ISLAMABAD, Pakistan (AP) — Pakistan’s military launched a helicopter evacuation of a Canadian and a Finnish mountain climber who were stranded on a peak in the country’s north, according to the Alpine Club of Pakistan.
The two climbers — Donald Allen Bowie of Canada and Lotta Henriikka Nakyva of Finland — were evacuated due to severe altitude sickness, according to Alpine Club secretary Karrar Haidri. Altitude sickness is characterized by headache, nausea, dizziness and exhaustion.
An initial statement from Pakistan’s military listed Bowie as American, but the Alpine Club confirmed he’s originally from Alberta, Canada.

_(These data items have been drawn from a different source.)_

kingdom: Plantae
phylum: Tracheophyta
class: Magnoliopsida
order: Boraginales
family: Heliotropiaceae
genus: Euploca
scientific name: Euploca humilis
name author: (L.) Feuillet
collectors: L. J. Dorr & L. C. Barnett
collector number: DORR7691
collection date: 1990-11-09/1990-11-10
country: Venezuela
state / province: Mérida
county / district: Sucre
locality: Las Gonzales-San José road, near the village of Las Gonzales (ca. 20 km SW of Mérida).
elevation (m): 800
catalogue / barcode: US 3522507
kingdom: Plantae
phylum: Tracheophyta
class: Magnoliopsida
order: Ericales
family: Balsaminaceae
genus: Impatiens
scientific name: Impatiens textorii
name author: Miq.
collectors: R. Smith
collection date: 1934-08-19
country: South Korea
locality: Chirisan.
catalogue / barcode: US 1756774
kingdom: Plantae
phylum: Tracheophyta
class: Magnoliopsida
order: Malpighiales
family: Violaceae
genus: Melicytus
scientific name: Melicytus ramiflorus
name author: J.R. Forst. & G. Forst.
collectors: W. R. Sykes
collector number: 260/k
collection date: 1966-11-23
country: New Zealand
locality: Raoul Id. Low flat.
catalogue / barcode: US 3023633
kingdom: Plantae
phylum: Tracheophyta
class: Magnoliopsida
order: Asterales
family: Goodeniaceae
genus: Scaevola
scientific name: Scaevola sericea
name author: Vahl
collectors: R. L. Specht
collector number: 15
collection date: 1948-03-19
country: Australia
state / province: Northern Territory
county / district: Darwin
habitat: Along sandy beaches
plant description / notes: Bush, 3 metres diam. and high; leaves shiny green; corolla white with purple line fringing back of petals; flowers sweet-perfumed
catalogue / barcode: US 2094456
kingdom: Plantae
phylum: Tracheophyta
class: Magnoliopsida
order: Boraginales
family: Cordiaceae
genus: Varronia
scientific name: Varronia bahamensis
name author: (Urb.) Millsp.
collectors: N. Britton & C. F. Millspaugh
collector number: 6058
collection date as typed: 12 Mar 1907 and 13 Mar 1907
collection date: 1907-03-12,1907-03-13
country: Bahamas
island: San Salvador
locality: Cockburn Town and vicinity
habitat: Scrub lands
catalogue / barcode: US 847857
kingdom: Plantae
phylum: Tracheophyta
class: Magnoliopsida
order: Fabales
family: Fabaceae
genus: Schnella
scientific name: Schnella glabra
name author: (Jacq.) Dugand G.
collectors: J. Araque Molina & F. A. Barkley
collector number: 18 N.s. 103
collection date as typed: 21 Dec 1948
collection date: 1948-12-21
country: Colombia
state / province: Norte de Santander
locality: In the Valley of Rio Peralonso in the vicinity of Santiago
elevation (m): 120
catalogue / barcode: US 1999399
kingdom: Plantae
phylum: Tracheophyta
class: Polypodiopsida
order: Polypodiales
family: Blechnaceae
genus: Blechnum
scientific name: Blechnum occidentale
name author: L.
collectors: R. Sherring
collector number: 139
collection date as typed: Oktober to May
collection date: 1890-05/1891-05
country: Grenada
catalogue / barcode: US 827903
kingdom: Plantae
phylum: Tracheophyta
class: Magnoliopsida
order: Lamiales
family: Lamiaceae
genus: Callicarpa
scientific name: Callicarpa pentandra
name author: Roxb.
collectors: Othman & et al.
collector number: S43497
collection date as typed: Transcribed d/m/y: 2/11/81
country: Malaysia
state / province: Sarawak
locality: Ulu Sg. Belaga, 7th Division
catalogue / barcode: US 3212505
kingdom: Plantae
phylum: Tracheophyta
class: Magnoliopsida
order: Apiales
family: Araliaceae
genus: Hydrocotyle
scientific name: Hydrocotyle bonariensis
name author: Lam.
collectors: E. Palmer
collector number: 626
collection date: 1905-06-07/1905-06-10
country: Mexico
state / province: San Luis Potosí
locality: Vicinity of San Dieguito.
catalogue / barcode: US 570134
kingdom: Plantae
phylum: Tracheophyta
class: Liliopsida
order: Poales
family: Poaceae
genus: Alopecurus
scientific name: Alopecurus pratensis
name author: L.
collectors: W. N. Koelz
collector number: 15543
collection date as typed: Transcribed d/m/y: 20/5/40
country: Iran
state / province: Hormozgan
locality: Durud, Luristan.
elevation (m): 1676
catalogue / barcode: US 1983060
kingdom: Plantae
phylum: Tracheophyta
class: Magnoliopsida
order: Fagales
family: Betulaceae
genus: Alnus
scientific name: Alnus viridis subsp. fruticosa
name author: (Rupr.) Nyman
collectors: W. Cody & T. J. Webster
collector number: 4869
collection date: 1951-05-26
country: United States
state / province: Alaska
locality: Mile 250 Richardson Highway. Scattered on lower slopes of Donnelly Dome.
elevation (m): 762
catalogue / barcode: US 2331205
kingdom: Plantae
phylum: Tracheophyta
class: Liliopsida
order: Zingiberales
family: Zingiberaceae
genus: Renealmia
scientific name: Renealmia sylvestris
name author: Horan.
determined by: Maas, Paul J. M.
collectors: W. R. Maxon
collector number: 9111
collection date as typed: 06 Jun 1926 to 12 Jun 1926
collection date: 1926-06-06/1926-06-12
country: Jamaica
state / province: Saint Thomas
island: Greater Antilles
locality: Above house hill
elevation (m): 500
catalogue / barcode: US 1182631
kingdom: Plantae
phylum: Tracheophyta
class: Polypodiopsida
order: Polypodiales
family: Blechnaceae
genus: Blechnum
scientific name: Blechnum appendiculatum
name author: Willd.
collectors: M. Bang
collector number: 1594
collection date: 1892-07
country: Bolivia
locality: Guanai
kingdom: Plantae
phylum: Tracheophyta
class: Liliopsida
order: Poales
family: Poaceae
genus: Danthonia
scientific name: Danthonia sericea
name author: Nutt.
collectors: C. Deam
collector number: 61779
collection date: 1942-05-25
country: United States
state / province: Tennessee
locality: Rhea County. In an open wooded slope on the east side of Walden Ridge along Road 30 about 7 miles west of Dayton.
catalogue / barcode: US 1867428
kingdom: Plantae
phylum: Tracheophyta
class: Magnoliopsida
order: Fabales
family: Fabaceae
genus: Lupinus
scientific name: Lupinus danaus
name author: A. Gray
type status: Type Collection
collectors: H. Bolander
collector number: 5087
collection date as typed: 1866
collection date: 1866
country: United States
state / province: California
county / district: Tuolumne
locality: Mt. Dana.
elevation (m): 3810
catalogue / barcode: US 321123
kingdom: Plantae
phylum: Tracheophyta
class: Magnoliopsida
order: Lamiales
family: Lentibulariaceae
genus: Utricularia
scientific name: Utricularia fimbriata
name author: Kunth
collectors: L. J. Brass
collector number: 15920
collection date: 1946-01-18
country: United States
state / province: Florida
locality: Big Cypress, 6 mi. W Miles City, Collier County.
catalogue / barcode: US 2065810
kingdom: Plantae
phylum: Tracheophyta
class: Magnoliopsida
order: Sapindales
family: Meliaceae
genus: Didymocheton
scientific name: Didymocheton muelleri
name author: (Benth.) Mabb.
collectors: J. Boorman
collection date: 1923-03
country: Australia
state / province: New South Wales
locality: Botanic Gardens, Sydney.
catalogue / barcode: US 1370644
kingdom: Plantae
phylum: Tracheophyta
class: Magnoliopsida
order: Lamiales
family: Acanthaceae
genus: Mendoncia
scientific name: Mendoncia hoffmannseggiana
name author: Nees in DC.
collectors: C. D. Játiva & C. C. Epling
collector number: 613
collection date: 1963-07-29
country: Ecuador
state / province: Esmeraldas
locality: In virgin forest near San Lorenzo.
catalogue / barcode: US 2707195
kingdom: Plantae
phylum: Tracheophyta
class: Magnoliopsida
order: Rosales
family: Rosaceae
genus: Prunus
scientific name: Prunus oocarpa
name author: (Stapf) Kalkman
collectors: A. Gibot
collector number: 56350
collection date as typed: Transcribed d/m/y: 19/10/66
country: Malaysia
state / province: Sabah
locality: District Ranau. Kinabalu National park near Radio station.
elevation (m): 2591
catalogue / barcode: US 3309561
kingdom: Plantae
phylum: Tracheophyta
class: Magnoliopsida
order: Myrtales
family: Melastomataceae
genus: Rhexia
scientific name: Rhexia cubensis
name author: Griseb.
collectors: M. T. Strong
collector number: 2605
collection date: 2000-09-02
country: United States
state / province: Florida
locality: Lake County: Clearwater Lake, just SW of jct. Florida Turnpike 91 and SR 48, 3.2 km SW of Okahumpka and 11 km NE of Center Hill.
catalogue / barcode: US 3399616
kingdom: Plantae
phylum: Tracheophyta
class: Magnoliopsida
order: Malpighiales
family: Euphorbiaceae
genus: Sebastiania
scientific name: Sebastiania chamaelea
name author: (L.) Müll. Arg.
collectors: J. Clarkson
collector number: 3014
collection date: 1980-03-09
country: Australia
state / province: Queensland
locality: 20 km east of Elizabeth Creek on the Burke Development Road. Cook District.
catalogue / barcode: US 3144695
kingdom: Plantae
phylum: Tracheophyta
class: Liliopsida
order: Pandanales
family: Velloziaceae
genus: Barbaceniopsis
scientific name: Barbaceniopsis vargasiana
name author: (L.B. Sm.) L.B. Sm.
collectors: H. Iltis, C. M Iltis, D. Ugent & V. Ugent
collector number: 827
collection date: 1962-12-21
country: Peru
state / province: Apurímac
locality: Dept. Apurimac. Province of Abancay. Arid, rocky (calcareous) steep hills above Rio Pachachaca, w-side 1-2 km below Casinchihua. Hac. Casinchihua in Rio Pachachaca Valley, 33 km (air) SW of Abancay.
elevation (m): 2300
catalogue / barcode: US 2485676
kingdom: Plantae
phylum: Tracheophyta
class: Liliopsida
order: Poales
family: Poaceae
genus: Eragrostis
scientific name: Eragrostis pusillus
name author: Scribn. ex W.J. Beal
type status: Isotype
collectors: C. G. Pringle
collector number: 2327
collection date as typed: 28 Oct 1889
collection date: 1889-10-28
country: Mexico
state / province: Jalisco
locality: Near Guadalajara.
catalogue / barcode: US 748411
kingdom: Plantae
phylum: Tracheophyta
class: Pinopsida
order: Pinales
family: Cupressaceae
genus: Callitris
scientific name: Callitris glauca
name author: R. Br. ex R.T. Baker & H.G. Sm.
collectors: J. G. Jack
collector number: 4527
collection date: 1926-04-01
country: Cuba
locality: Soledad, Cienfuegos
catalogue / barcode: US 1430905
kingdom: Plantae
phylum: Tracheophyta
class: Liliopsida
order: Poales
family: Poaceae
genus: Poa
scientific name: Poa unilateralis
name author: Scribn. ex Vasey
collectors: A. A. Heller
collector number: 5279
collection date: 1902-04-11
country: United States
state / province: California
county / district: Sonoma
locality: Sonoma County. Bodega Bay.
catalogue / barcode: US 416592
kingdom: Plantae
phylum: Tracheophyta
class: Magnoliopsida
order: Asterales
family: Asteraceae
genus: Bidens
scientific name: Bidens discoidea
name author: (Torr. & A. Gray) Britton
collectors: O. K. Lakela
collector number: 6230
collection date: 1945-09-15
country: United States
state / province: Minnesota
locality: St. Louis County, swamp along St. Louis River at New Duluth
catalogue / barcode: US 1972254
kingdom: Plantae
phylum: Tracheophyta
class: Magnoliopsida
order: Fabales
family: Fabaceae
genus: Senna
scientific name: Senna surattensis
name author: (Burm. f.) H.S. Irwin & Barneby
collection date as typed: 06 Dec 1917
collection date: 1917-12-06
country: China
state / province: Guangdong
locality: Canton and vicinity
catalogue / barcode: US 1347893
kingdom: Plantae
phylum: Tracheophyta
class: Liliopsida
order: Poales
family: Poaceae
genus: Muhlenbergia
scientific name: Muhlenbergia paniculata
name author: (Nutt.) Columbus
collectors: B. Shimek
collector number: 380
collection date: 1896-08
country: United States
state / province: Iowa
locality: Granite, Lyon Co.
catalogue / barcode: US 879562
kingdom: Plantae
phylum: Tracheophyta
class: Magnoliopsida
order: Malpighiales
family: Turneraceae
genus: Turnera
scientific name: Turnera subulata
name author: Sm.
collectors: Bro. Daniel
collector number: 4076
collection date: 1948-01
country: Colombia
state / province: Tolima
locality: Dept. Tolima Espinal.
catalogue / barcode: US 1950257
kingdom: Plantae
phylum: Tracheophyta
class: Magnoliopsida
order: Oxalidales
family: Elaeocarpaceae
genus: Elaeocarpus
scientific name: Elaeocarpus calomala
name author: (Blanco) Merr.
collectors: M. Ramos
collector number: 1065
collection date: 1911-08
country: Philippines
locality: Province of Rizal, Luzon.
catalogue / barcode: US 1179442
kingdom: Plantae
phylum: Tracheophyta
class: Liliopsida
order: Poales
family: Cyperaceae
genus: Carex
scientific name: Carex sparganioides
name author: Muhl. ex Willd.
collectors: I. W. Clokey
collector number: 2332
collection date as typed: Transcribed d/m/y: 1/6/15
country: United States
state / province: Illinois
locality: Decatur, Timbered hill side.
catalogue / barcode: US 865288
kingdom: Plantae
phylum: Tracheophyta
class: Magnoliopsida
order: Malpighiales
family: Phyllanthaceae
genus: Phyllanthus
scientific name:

The two climbers were part of an international winter expedition to the 26,000-foot (8,000-meter) Broad Peak, the world’s 12th highest mountain. The team was led by Russian-Polish climber Denis Urubko.
Nkyava described the ordeal in a post on social media, saying, “We got caught in a storm. My right hand was going numb, along with my toes. I was frozen to my core. We kept on climbing until somewhere around 6600m when Don made the decision to set camp.”
“Long story short, we stayed there for 2 nights, all digits alive, COLD af, we ran out of food, low on gas (dehydration), took a beating from some winds when coming down but eventually got down yesterday to basecamp,” she said.
A photo released by Pakistan’s military showed the climbers apparently in good spirits, smiling and sitting in a helicopter.
Broad Peak is located in the Karakoram range on the border of Pakistan, India and China. The Karakoram range is among a complex of ranges including the Himalayas. Broad Peak is located around 6 miles (10 kilometers) from K2 mountain, the second highest peak in the world.
In March, an Italian and a British climber died on Pakistan’s Nanga Parbat, known as “Killer Mountain” because of its dangerous conditions.
This story has been updated to correct that one of the climbers is Canadian and lives in the United States. He is not originally from the United States, as Pakistan’s military initially reported.